Joined by violinist Erkki Veltheim and drummer WIll Guthrie in quartet formation, this record continues to employ the wayward orchestrations and arresting physicality of their 2014 debut Geocidal, yet is renewed by a melodic language which grounds it's multi-coloured twists and turns in hallucinatory lyricism.

Where Geocidal was loosely based on futuristic post-colonial dystopias, its even cheerier successor is sculpted around isolation in the surveillance age; and although lofty/high-concept sounding, this is still an intensely fun and heavy listen. Necroscape synthesizes a lot of territory: odd-time rock, musique concrète, otherworld grooves, soul, industrial noise, microtonal psychoacoustics….seemingly strange bedfellows on paper, yet in the ears they surprisingly coalesce into 13 songs which playfully challenge our notions of sonic logic and make you move at the same time.
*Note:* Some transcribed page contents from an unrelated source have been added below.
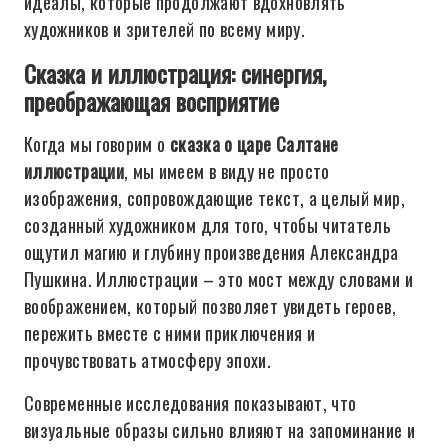
идеалы, которые продолжают вдохновлять
художников и зрителей по всему миру.
Сказка и иллюстрация: синергия,
преображающая восприятие
Когда мы говорим о
сказка о царе Салтане
иллюстрации
, мы имеем в виду не просто
изображения, сопровождающие текст, а целый мир,
созданный художником для того, чтобы читатель
ощутил магию и глубину произведения Александра
Пушкина. Иллюстрации – это мост между словами и
воображением, который позволяет увидеть героев,
пережить вместе с ними приключения и
прочувствовать атмосферу эпохи.
Современные исследования показывают, что
визуальные образы сильно влияют на запоминание и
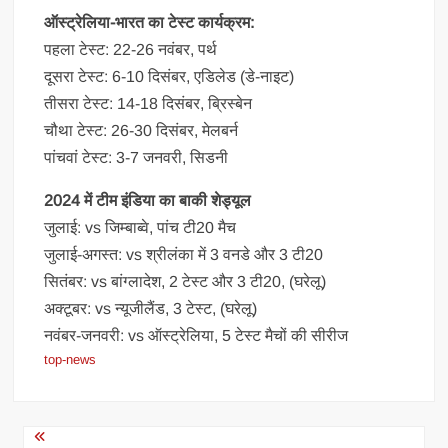
ऑस्ट्रेलिया-भारत का टेस्ट कार्यक्रम:
पहला टेस्ट: 22-26 नवंबर, पर्थ
दूसरा टेस्ट: 6-10 दिसंबर, एडिलेड (डे-नाइट)
तीसरा टेस्ट: 14-18 दिसंबर, ब्रिस्बेन
चौथा टेस्ट: 26-30 दिसंबर, मेलबर्न
पांचवां टेस्ट: 3-7 जनवरी, सिडनी
2024 में टीम इंडिया का बाकी शेड्यूल
जुलाई: vs जिम्बाब्वे, पांच टी20 मैच
जुलाई-अगस्त: vs श्रीलंका में 3 वनडे और 3 टी20
सितंबर: vs बांग्लादेश, 2 टेस्ट और 3 टी20, (घरेलू)
अक्टूबर: vs न्यूजीलैंड, 3 टेस्ट, (घरेलू)
नवंबर-जनवरी: vs ऑस्ट्रेलिया, 5 टेस्ट मैचों की सीरीज
top-news
Post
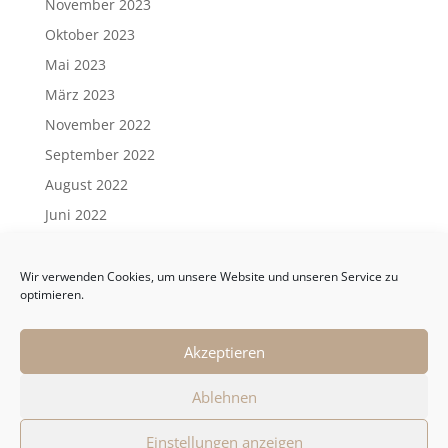
November 2023
Oktober 2023
Mai 2023
März 2023
November 2022
September 2022
August 2022
Juni 2022
Mai 2022
April 2022
Wir verwenden Cookies, um unsere Website und unseren Service zu
optimieren.
März 2022
Februar 2022
Akzeptieren
Januar 2022
Ablehnen
Einstellungen anzeigen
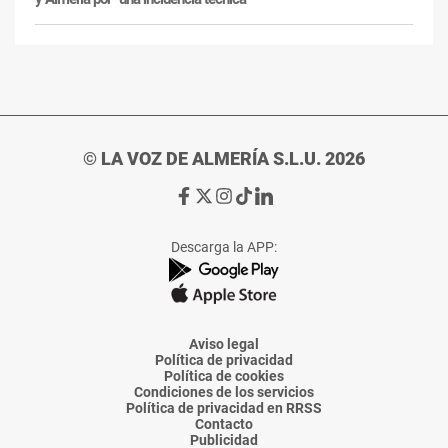
© LA VOZ DE ALMERÍA S.L.U. 2026
Ir
Ir
Ir
Ir
Ir
a
a
a
a
a
Facebook
X
Instagram
TikTok
Linkedin
Descarga la APP:
de
de
de
de
de
La
La
La
La
La
Voz
Voz
Voz
Voz
Voz
de
de
de
de
de
Almería
Almería
Almería
Almería
Almería
Aviso legal
Política de privacidad
Política de cookies
Condiciones de los servicios
Política de privacidad en RRSS
Contacto
Publicidad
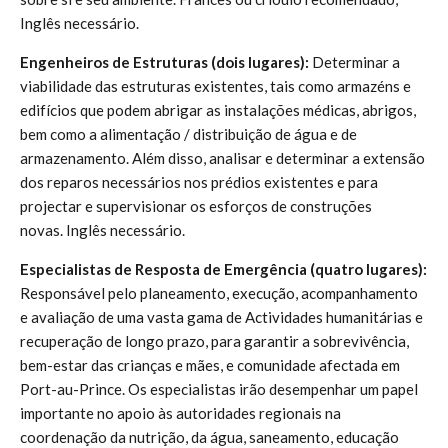
Inglês necessário.
Engenheiros de Estruturas (dois lugares):
Determinar a
viabilidade das estruturas existentes, tais como armazéns e
edifícios que podem abrigar as instalações médicas, abrigos,
bem como a alimentação / distribuição de água e de
armazenamento. Além disso, analisar e determinar a extensão
dos reparos necessários nos prédios existentes e para
projectar e supervisionar os esforços de construções
novas. Inglês necessário.
Especialistas de Resposta de Emergência (quatro lugares):
Responsável pelo planeamento, execução, acompanhamento
e avaliação de uma vasta gama de Actividades humanitárias e
recuperação de longo prazo, para garantir a sobrevivência,
bem-estar das crianças e mães, e comunidade afectada em
Port-au-Prince. Os especialistas irão desempenhar um papel
importante no apoio às autoridades regionais na
coordenação da nutrição, da água, saneamento, educação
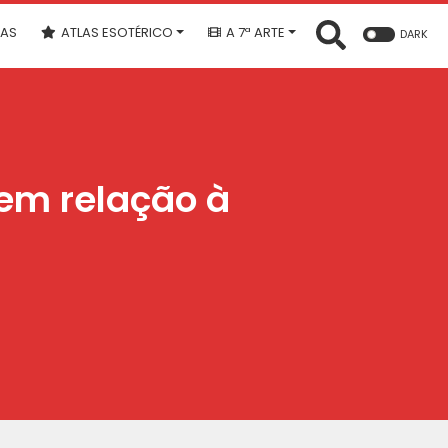
IAS
ATLAS ESOTÉRICO
A 7ª ARTE
DARK
 em relação à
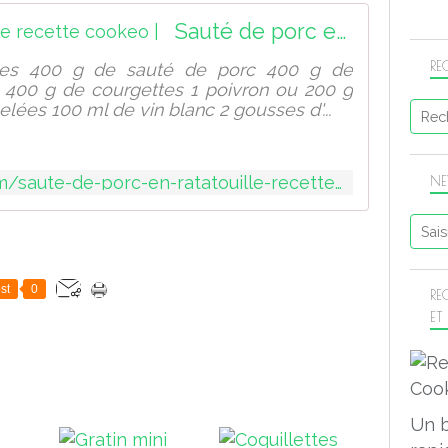
Sauté de porc en ratatouille recette cookeo |
RE
nnes 400 g de sauté de porc 400 g de
 400 g de courgettes 1 poivron ou 200 g
lées 100 ml de vin blanc 2 gousses d'...
NE
https://sport-et-regime.com/saute-de-porc-en-ratatouille-recette-cookeo/
st
0
RE
ET
Un 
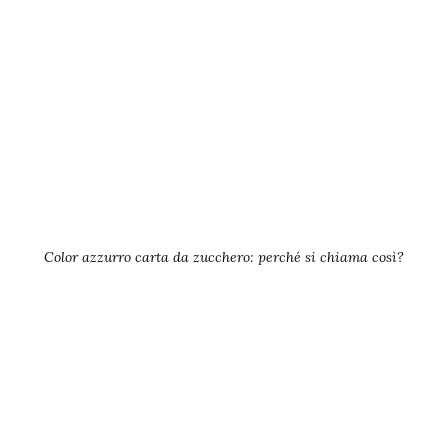
Color azzurro carta da zucchero: perché si chiama così?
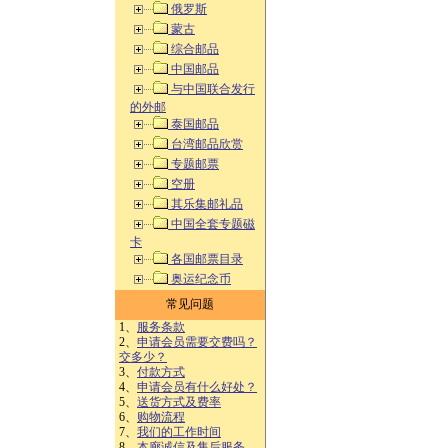
俄罗斯
蒙古
综合邮品
中国邮品
与中国联合发行
的外邮
泰国邮品
台湾邮品欣赏
专题邮票
空册
其乐集邮礼品
中国全套专题磁
卡
各国邮票目录
奥运纪念币
常见问题
1、
服务条款
2、
申请会员需要交费吗？
交多少？
3、
付款方式
4、
申请会员有什么好处？
5、
送货方式及费率
6、
购物流程
7、
我们的工作时间
8、
本廊诚信及售后服务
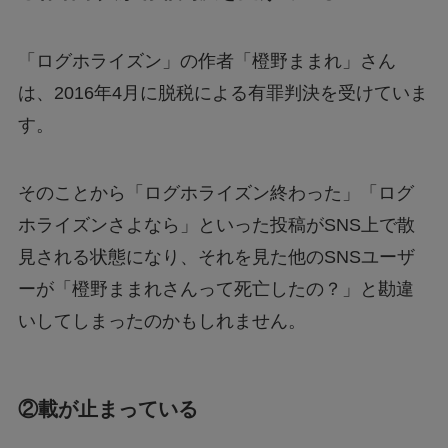
「ログホライズン」の作者「橙野ままれ」さん
は、2016年4月に脱税による有罪判決を受けていま
す。
そのことから「ログホライズン終わった」「ログ
ホライズンさよなら」といった投稿がSNS上で散
見される状態になり、それを見た他のSNSユーザ
ーが「橙野ままれさんって死亡したの？」と勘違
いしてしまったのかもしれません。
②載が止まっている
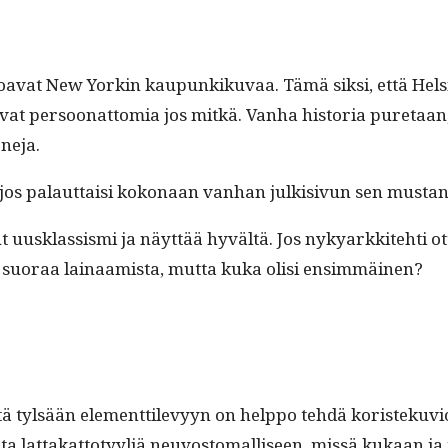
hoa­vat New Yorkin kaupunkiku­vaa. Tämä sik­si, että Helsin
at per­soonat­to­mia jos mitkä. Van­ha his­to­ria pure­taan, 
rneja.
jos palaut­taisi kokon­aan van­han julk­i­sivun sen mus­tan
 uusklas­sis­mi ja näyt­tää hyvältä. Jos nyk­yarkkite­hti ottai
­an suo­raa lainaamista, mut­ta kuka olisi ensimmäinen?
ttä tyl­sään ele­ment­tilevyyn on help­po tehdä koris­teku­vi
on­ta lat­takat­to­tyyliä neu­vos­tom­a­lliseen, mis­sä kuka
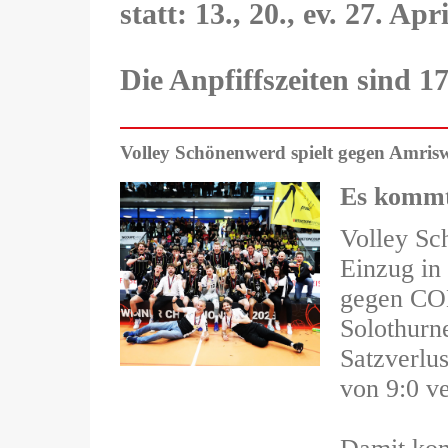
statt: 13., 20., ev. 27. Apr
Die Anpfiffszeiten sind 1
Volley Schönenwerd spielt gegen Amriswi
Es kommt
Volley Sc
Einzug in
gegen CO
Solothurn
Satzverlus
von 9:0 v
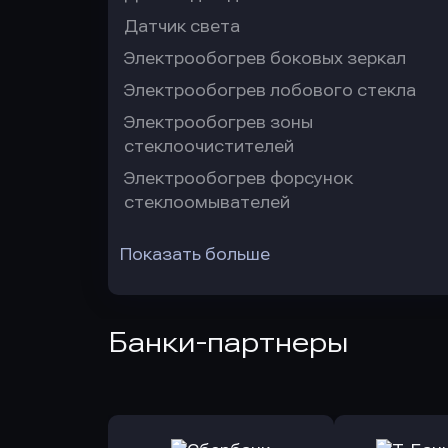
Датчик света
Электрообогрев боковых зеркал
Электрообогрев лобового стекла
Электрообогрев зоны
стеклоочистителей
Электрообогрев форсунок
стеклоомывателей
Показать больше
Банки-партнеры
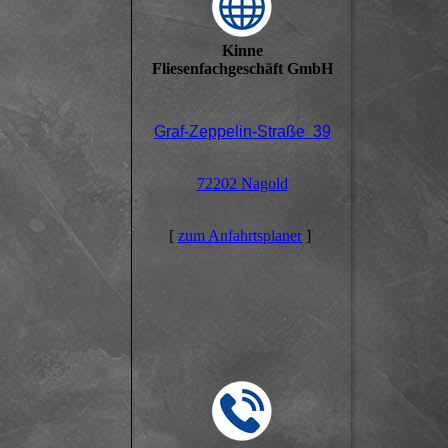
Kinne
Fliesenfachgeschäft GmbH
Graf-Zeppelin-Straße 39
72202 Nagold
[
zum Anfahrtsplaner
]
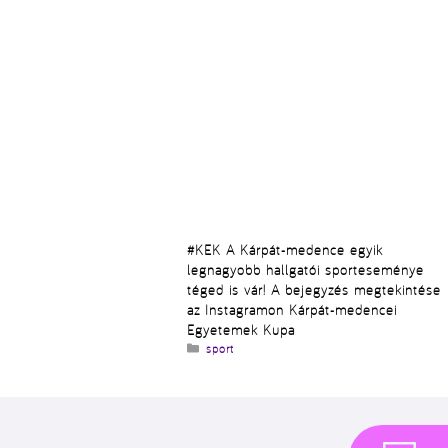
#KEK A Kárpát-medence egyik
legnagyobb hallgatói sporteseménye
téged is vár! A bejegyzés megtekintése
az Instagramon Kárpát-medencei
Egyetemek Kupa
Kategória
sport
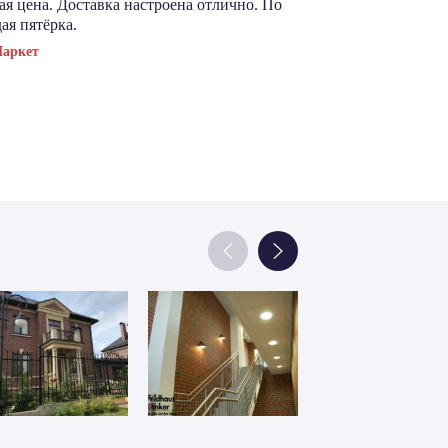
я цена. Доставка настроена отлично. По
сэкономить. Ка
ая пятёрка.
магазину респе
Маркет
Посмотреть отз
In a nutshell, listening to Necroscape creates the weird sensation of exclaiming "of course!" and "wtf?" simultaneously.


Pateras describes various tracks.


Solioquy, “No other band would combine microtonal buchla with hyperactive drumming to serenade Paganini and Leonard Cohen passed out in a hot tub. This track is like pressing fast forward on both a [Giacinto] Sclesi and Yasunao Tone CD on different systems pointed at each other, except it’s performed live. Quite possibly the only track in the world to refer to Deleuze as ‘chichi.'”



Wait Til Morning, "Peter Gunn on methampetamine with RD Burman as co-pilot, being pursued by Madlib through an early 80s London industrial estate. This was one of the first songs we wrote for the new album, and probably played a big part in convincing us doing another would be a good idea. It is the only song on the record with a drumless chorus; like a lot of our music, the drama is upside down."


Haunted On The Uptake, "Sounds like The Melvins' tour van broke down in the Balkans and instead of going home, they decide to open a mountain laboratory dedicated to possible hybrids of Rembetika and hardcore. This sounds like the pop music of a youth I wish I'd had, but instead I grew up in the suburbs of Melbourne smoking bongs and listening to Bungle."